所有人都不敢想,一個普通人要是從這五六丈高的地方摔下去,必死無疑。

謝展腳步最快,一眨眼的功夫便趕到望遠閣下,只見底下一群人已圍在一起。

“讓開,讓開……”他用力撥開人群擠進去,此前心中雖恨極了父親,可眼下的關心與焦急卻也不假。

隨著人群逐漸散開,謝展的心提到了嗓子眼,直面而來的並非是觸目驚心血肉模糊的場景,只瞧見一個黑袍高大的男子雙手抱住了謝珩。

“師兄?”謝展疑惑,也瞬時鬆了口氣。

射北望的袍子上還沾著幾片落葉,他小心將謝珩放在祭臺之上。

他撣去身上的落葉,自若走到謝展身邊說道:“我本是在樹上休息,你的老父親倒好,從天而降。若非我眼疾手快,今日我二人都得死在這裡。”

那棵樹是母親入府時種下的,沒想到最終是這樹救了父親的命。

當然今日謝展也有謀劃,提前讓師兄在暗處埋伏,才沒有造成今日的慘劇。

“多謝師兄。”謝展拍了拍他的胳膊,趕忙去看父親。

謝珩從三層高閣摔下,雙眸緊閉暈厥過去。他的臉色異常慘白,嘴唇卻有些發紫,口內含著鮮血,看樣子也傷得不輕。

莊惜弱雙腿疲軟跪在他身側,淚如珠串落下道:“老爺,怎得會如此啊?怎得會如此啊……”

“夫人,您注意著自個的身子,方才這位大人相救,想必老爺不會有事。”折桂倒是關心主母。

謝展依舊鎮定,上前扯開了謝珩身上的衣物,開始查驗起身上的傷。

“言明,你父親都如此了,你這是要幹什麼,難道連這體面也不顧嗎?”莊惜弱紅著眼看向他。

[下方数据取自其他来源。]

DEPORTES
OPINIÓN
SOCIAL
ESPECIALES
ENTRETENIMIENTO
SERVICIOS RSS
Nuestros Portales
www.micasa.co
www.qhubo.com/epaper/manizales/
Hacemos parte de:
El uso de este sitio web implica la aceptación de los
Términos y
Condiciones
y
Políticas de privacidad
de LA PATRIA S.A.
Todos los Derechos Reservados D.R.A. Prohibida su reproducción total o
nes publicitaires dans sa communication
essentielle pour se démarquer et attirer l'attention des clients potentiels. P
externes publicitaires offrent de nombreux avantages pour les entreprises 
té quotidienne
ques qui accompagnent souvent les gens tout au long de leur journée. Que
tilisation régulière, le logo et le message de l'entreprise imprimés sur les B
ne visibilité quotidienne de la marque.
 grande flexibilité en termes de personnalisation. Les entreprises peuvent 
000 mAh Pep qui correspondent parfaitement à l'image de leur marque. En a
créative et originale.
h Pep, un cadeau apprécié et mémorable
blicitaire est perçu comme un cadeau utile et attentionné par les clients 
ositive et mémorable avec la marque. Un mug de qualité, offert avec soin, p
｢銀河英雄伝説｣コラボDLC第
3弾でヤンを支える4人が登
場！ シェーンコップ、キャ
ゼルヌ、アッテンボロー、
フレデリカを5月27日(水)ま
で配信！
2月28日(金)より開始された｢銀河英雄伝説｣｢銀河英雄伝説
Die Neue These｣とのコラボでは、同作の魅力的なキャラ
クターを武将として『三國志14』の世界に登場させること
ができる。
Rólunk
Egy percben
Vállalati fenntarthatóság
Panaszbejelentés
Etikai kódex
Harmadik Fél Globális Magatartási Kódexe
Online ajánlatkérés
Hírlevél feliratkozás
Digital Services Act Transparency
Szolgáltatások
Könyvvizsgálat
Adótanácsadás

“驗傷本就是為了傷者的體面。”謝展淡漠的態度說道,“父親身上有好幾處瘀傷,雖說師兄接住了父親,但墜樓而下的過程還是撞到了外頭的瓦簷,看樣子已傷到內裡。”

他沒有繼續說下去,因為除了傷及內裡,父親的樣子像是還中了毒。是誰下的毒?

“不錯,救下時謝老爺就已經昏過去了。”射北望語氣淡然道,“不過,你身側那個青書倒是機靈,已經去請醫師了。”

謝崧一行人此刻也從閣上走下,顫顫巍巍走到謝珩身側,發抖的手不敢觸碰,只是問道:“令毅,令毅……怎會這樣?言明,你說,你父親的傷勢到底如何?”

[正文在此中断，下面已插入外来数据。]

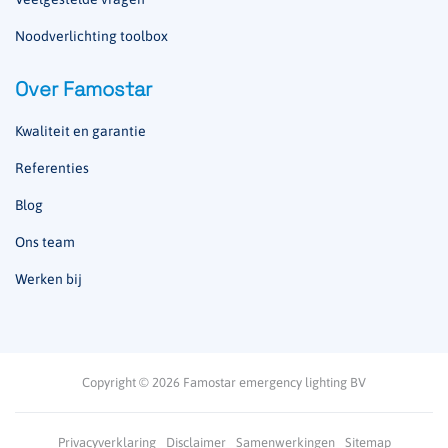
Noodverlichting toolbox
Over Famostar
Kwaliteit en garantie
Referenties
Blog
Ons team
Werken bij
Copyright © 2026 Famostar emergency lighting BV
Privacyverklaring
Disclaimer
Samenwerkingen
Sitemap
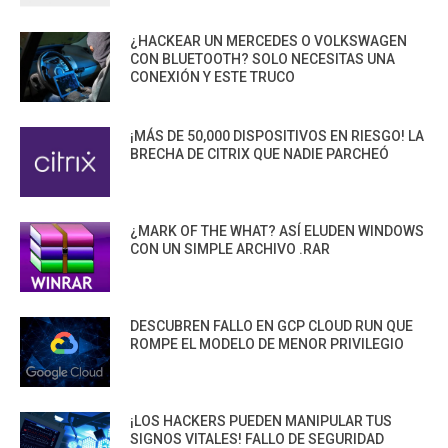
¿HACKEAR UN MERCEDES O VOLKSWAGEN
CON BLUETOOTH? SOLO NECESITAS UNA
CONEXIÓN Y ESTE TRUCO
¡MÁS DE 50,000 DISPOSITIVOS EN RIESGO! LA
BRECHA DE CITRIX QUE NADIE PARCHEÓ
¿MARK OF THE WHAT? ASÍ ELUDEN WINDOWS
CON UN SIMPLE ARCHIVO .RAR
DESCUBREN FALLO EN GCP CLOUD RUN QUE
ROMPE EL MODELO DE MENOR PRIVILEGIO
¡LOS HACKERS PUEDEN MANIPULAR TUS
SIGNOS VITALES! FALLO DE SEGURIDAD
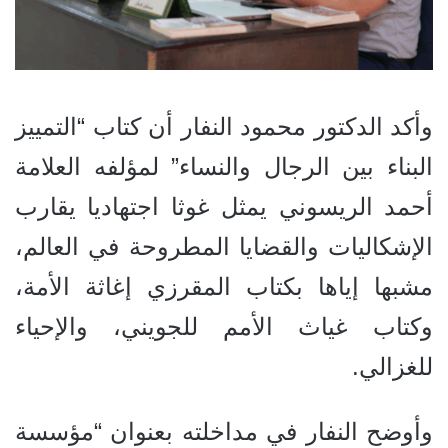
وأكد الدكتور محمود النفار أن كتاب “التمييز
البناء بين الرجال والنساء” لمؤلفه العلامة
أحمد الريسوني يمثل غوثا اجتهاديا يقارب
الإشكاليات والقضايا المطروحة في العالم،
مشبها إياها بكتاب المقرزي إغاثة الأمة،
وكتاب غياث الأمم للجويني، والإحياء
للغزالي.
وأوضح النفار في مداخلته بعنوان “مؤسسة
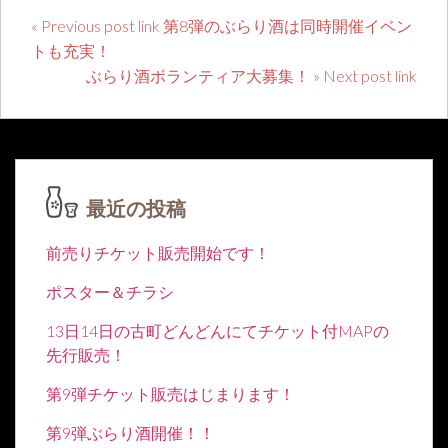
« Previous post link 第8弾のぶらり酒は同時開催イベン
トも充実！
ぶらり酒ボランティア大募集！ » Next post link
最近の投稿
前売りチケット販売開始です！
ポスター＆チラシ
13日14日の古町どんどんにてチケット付MAPの
先行販売！
第9弾チケット販売はじまります！
第9弾ぶらり酒開催！！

謝展並未回答,而是注意身後紙馬鋪那兩個夥計的方向,那夥計同樣也在審視著在場的眾人。

方才她們二人親眼瞧見謝珩是自己發了瘋,然後就從三層摔了下去,一切都發生得太快,看上去像是場意外。可祝餘的心中,總覺得今日這事情發生得離奇。

“言明,說話啊。”謝崧著急。

射北望幫著解釋道:“謝家主是這樣,雖說謝老爺墜樓沒有直接砸到地上,但方才摔下來時也不慎碰到了瓦簷,如今重傷,得快些派人來醫治。”

“好,還不將嶠南最好的醫師找來!”謝崧顯然慌了神,與此前對謝珩的態度全然不同,畢竟是親兒子。

他冷靜下來,看向那鬼師,指著她道:“就是你,是你害了令毅。來人,將此妖女抓起來!”

謝府下人立刻將練無名圍了起來。

練無名振袖一退,不解看向謝家主:“我沒有害人,今日請我來的事謝老爺,而要殺謝老爺的是李氏的魂魄,與我何干!”

謝展沉眸,今日之事練無名的確最有嫌疑,可方才她一直待在樓下,如何讓五丈高的謝珩自己墜樓。且謝珩是在眾目睽睽之下發瘋墜樓的,除非她真有操縱靈魂的能力。

謝崧顯然生氣了,激動地雙手揮舞道:“怎會與你無關,若非你弄出什麼招魂來,李氏的魂魄又怎會傷人?”

練無名聞言仰天而笑道:“謝家主啊謝家主,你看,你這不也是相信我所說?若是家主一早就聽我的,真心以待李氏的亡魂,就不會如此。”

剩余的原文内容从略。